» Stated exercise
Decide whether each statement below agrees with the Muniz v. Vidal court opinion, and support each yes or no with the deciding words of the opinion, quoted exactly.
1. The defendants filed a responsive pleading before the default judgment was entered.
2. At oral argument, the plaintiff's counsel admitted that the defendants did not receive the three days' notice required by the rule.
3. Rodriguez filed with the court the motion he had prepared.

Muniz v. Vidal

Decision Date02 August 1984
Docket NumberNo. 84-1014,84-1014
Citation739 F.2d 699
PartiesRafael MUNIZ, Jr., Plaintiff, Appellee, v. Edgardo R. VIDAL, et al., Defendants, Appellants.
CourtU.S. Court of Appeals — First Circuit

Luis Roberto Rodriguez-Nevarez, Hato Rey, for defendants, appellants.

Jorge M. Suro Ballester, Santurce, for plaintiff, appellee.

Before COFFIN, Circuit Judge, STEWART, Associate Justice (Retired), * and BREYER, Circuit Judge.

BREYER, Circuit Judge.

Plaintiff sued defendants for breach of contract. The defendants did not file any responsive pleading, but their attorney entered into settlement negotiations. The negotiations failed. Subsequently, plaintiff's attorney tried to notify defendants' attorney that he would seek entry of defendants' default; but defendants' attorney did not get the notice. (He had moved his offices.) Plaintiff obtained a default judgment, and defendants appeal.

The second sentence of Fed.R.Civ.P. 55(b)(2) reads as follows:

If the party against whom judgment by default is sought has appeared in the action, he ... shall be served with written notice of the application for judgment at least 3 days prior to the hearing on such application.

Defendants contend that they had appeared and that they did not receive timely notice of plaintiff's November 28, 1983, motion for default judgment prior to granting of that motion on November 30. Plaintiff's counsel, at oral argument, twice acknowledged that defendants did not receive the three days' notice required by Rule 55(b)(2). The issue on this appeal then is whether defendants had "appeared" in the action.

Although appearance in an action typically involves some presentation or submission to the court--a feature missing from this case--there is strong authority requiring a court to "look beyond the presence or absence of such formal actions to examine other evidence of active representation." Lutomski v. Panther Valley Coin Exchange, 653 F.2d 270, 271 (6th Cir.1981); accord, Wilson v. Moore & Associates, Inc., 564 F.2d 366, 369 (9th Cir.1977); Charlton L. Davis & Co. v. Fedder Data Center, Inc., 556 F.2d 308 (5th Cir.1977); H.F. Livermore Corp. v. Aktiengesellschaft Gebruder Loepfe, 432 F.2d 689 (D.C.Cir.1970); 10 C. Wright, A. Miller & M. Kane, Federal Practice and Procedure Sec. 2686 at 432-33 (1983); 6 Moore's Federal Practice p 55.05 at 55-55 (1983). The defaulting party "has appeared," for purposes of this rule, if he has "indicated to the moving party a clear purpose to defend the suit." H.F. Livermore Corp. v. Aktiengesellschaft Gebruder Loepfe, 432 F.2d at 691; see Lutomski v. Panther Valley Coin Exchange, supra; 6 Moore's Federal Practice, supra.

Defendants' 'indications' of an intent to defend the present suit include the following: (1) Soon after May 1983, when the suit was filed, they retained counsel, Luis Rodriguez. (2) Rodriguez prepared a motion entitled "Motion Assuming Legal Representation and Requesting Order for Posting of Bond," which he did not file but which he showed to plaintiff's counsel, Jorge Suro. (3) The "motion" asked for more time to analyze the case's "complicated situations and facts" before filing an answer. It also announced an intention to file counterclaims for "breach of contract and/or misrepresentation and/or fraud." (4) Rodriguez entered into settlement discussions with Suro, during which he told Suro about the defenses he was prepared to assert.

» Excerpted data
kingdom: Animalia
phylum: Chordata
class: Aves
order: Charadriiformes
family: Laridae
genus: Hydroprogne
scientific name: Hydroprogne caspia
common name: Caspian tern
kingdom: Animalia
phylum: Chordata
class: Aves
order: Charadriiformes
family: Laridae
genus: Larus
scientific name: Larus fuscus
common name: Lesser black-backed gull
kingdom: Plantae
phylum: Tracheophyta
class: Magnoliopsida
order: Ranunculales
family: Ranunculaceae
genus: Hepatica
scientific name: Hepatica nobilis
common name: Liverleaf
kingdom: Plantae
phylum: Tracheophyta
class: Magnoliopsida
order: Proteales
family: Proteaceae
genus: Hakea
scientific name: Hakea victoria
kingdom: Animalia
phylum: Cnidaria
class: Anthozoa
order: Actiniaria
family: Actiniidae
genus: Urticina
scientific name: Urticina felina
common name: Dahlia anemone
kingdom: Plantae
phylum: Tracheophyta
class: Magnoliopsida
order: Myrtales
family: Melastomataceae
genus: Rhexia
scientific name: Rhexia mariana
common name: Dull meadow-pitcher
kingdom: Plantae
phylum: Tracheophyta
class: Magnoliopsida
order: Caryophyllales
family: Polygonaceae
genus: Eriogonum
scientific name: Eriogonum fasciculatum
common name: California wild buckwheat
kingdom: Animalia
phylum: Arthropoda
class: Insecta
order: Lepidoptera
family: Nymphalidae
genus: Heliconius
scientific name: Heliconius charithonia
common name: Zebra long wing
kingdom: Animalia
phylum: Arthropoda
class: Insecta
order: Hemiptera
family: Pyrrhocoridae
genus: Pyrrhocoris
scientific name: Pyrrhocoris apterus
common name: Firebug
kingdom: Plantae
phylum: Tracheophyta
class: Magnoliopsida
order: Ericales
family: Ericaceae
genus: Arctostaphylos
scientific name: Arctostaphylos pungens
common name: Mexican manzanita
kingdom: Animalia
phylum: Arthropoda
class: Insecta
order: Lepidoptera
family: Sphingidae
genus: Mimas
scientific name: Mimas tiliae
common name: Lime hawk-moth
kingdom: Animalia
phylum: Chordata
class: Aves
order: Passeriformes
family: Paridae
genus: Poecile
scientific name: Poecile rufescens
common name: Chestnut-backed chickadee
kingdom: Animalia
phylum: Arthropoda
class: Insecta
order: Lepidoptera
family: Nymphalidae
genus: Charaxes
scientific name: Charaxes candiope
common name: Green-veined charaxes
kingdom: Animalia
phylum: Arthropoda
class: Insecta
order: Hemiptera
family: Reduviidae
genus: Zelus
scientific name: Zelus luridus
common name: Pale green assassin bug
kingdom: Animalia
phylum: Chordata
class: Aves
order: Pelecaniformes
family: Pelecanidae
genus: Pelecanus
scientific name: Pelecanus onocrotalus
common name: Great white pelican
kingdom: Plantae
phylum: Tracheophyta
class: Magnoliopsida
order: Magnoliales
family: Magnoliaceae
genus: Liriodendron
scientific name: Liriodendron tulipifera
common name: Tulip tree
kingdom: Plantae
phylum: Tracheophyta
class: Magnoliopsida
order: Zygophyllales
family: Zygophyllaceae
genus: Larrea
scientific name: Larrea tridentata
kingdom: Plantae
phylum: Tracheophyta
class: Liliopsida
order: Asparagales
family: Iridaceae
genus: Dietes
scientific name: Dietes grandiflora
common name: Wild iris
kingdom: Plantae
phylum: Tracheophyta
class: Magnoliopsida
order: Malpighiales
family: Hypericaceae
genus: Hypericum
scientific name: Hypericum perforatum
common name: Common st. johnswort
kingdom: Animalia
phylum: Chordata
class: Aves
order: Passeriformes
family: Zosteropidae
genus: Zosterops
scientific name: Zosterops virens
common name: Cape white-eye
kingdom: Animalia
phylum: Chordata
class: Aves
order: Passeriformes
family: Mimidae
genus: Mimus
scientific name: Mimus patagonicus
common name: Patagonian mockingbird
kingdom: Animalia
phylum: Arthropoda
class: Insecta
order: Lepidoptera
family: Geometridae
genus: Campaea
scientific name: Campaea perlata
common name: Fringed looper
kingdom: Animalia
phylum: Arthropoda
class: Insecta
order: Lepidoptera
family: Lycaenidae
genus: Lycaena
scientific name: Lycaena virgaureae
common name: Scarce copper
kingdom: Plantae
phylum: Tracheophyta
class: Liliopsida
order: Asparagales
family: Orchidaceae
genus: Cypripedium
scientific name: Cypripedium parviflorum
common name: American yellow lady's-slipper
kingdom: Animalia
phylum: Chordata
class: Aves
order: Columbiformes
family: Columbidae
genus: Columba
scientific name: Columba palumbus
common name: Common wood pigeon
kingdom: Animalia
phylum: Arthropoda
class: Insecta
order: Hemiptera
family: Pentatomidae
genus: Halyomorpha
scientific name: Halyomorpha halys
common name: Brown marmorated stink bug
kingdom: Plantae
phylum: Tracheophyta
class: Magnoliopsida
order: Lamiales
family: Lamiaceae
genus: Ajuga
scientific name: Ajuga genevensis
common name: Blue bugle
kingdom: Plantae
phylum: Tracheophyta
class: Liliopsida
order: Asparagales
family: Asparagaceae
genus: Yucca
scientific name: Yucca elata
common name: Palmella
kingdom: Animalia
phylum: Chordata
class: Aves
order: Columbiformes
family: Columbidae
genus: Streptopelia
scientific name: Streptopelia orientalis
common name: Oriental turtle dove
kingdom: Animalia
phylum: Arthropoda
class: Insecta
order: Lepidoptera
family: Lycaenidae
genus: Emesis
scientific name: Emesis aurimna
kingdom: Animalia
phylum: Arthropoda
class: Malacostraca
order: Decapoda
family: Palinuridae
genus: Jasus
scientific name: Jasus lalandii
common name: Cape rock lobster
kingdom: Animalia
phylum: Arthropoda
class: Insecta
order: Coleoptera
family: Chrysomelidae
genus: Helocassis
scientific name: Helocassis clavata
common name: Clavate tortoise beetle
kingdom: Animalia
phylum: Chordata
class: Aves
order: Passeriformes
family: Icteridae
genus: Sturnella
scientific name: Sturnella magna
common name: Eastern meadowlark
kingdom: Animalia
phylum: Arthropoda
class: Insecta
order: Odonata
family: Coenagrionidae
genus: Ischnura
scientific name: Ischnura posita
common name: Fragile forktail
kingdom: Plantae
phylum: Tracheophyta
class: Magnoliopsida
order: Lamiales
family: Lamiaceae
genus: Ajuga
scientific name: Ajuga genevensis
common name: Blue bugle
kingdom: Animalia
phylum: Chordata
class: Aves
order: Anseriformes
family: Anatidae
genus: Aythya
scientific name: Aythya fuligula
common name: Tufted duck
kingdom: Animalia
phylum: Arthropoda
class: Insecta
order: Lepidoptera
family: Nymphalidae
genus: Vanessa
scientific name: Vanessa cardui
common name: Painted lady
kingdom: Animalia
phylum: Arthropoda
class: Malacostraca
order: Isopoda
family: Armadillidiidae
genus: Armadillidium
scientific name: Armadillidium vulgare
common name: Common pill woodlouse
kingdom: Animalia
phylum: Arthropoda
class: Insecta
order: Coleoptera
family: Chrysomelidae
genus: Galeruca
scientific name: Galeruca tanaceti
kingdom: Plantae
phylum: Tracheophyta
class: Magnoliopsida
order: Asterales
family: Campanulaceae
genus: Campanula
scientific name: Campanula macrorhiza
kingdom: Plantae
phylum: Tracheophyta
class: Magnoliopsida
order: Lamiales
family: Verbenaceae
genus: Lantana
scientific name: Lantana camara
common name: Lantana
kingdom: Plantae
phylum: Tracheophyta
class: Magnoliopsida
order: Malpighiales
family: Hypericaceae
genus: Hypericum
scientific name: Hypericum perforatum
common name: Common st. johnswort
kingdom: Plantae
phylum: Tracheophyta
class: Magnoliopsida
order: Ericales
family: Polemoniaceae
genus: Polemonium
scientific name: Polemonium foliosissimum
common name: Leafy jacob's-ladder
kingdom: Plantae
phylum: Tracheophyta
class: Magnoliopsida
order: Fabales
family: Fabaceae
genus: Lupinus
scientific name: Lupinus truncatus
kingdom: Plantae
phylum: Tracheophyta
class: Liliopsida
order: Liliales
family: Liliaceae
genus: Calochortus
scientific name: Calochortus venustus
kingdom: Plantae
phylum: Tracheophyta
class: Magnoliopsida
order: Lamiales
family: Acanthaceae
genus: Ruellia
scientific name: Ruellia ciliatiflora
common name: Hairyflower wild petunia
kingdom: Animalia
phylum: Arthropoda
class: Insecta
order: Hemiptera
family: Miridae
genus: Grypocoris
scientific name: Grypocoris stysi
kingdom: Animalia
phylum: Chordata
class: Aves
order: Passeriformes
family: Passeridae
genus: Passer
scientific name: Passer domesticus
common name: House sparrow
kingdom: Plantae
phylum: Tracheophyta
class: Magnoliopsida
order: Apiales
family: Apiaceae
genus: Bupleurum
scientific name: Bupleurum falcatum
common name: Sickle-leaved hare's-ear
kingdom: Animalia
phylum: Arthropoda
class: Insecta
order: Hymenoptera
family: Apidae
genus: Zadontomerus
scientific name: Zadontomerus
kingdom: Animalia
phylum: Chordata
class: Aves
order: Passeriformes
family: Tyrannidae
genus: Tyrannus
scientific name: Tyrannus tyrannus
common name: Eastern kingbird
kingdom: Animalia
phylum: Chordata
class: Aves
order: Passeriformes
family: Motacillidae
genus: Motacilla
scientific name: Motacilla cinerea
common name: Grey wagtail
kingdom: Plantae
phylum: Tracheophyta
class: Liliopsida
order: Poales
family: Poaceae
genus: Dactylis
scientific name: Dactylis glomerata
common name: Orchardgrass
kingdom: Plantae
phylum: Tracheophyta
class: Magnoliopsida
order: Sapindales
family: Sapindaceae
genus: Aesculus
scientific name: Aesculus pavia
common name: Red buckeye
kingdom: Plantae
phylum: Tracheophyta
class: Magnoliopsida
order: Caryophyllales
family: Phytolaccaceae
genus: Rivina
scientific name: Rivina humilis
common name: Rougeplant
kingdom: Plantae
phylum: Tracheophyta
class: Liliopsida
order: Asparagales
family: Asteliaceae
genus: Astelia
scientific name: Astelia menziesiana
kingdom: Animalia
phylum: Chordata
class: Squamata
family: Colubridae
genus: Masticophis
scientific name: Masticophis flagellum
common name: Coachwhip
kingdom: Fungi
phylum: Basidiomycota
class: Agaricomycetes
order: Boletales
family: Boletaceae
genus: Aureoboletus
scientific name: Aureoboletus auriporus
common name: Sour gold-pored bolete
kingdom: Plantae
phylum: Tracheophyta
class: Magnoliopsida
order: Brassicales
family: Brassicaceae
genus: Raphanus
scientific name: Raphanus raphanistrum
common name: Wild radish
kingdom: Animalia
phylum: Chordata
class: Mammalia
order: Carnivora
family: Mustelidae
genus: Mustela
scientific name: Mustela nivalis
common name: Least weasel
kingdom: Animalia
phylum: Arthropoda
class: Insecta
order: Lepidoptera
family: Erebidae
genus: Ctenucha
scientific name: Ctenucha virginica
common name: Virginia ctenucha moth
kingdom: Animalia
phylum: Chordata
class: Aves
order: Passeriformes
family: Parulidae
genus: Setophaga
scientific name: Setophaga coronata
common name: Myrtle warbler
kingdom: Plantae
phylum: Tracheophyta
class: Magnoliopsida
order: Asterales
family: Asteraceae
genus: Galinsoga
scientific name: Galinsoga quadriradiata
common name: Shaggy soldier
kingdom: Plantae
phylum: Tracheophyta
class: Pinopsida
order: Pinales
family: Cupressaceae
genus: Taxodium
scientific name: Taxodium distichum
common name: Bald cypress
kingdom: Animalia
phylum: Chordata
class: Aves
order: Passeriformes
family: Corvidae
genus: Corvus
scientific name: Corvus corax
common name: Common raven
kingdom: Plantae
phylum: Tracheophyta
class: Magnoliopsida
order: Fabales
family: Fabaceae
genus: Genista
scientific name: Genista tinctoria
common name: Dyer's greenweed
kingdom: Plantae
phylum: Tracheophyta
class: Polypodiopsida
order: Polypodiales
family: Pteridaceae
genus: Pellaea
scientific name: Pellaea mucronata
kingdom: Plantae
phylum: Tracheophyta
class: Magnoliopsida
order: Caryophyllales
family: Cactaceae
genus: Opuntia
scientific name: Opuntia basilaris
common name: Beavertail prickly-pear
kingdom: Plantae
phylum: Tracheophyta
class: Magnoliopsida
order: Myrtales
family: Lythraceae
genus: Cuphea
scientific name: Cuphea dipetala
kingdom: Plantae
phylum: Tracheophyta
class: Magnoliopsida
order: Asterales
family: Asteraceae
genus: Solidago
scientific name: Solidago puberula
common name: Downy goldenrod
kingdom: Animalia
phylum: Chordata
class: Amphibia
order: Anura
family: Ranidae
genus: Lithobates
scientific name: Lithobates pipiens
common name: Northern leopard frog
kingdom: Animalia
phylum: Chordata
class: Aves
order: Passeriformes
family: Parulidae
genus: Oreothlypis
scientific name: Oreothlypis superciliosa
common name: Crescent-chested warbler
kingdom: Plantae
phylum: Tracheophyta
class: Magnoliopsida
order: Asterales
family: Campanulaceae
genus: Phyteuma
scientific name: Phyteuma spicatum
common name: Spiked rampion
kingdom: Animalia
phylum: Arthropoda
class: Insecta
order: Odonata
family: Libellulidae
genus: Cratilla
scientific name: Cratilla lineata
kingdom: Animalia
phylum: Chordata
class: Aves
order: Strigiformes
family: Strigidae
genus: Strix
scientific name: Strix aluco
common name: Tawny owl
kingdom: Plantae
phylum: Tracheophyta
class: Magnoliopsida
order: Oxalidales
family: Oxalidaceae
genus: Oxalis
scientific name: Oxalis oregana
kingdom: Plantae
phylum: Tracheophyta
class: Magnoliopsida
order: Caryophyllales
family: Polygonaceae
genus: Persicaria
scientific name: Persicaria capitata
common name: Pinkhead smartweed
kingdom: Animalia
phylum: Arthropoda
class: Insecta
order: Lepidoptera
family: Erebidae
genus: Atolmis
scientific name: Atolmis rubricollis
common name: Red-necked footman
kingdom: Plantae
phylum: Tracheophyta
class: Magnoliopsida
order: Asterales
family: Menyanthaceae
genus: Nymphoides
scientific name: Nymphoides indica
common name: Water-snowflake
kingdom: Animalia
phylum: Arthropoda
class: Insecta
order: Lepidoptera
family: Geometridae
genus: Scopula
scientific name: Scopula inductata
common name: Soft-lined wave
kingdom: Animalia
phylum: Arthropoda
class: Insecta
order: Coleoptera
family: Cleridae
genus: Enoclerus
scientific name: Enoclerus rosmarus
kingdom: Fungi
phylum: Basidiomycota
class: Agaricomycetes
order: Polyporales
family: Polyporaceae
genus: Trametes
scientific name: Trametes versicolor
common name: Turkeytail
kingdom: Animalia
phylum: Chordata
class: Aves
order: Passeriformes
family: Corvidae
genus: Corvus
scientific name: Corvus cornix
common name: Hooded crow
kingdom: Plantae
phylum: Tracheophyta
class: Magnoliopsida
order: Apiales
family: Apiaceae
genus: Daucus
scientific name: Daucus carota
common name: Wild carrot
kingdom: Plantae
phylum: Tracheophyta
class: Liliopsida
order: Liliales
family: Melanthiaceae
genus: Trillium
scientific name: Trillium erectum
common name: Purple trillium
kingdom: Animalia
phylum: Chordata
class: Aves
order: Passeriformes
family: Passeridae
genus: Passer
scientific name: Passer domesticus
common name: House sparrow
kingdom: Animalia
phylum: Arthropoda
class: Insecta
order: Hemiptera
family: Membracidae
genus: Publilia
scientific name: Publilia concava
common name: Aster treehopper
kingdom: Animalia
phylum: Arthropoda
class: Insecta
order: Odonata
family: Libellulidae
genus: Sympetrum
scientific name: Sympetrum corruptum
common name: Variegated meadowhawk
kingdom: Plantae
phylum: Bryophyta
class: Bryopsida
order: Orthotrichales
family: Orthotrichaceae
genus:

» Solution for this task
1. No: "The defendants did not file any responsive pleading"
2. Yes: "Plaintiff's counsel, at oral argument, twice acknowledged that defendants did not receive the three days' notice required by Rule 55(b)(2)."
3. No: "which he did not file but which he showed to plaintiff's counsel, Jorge Suro"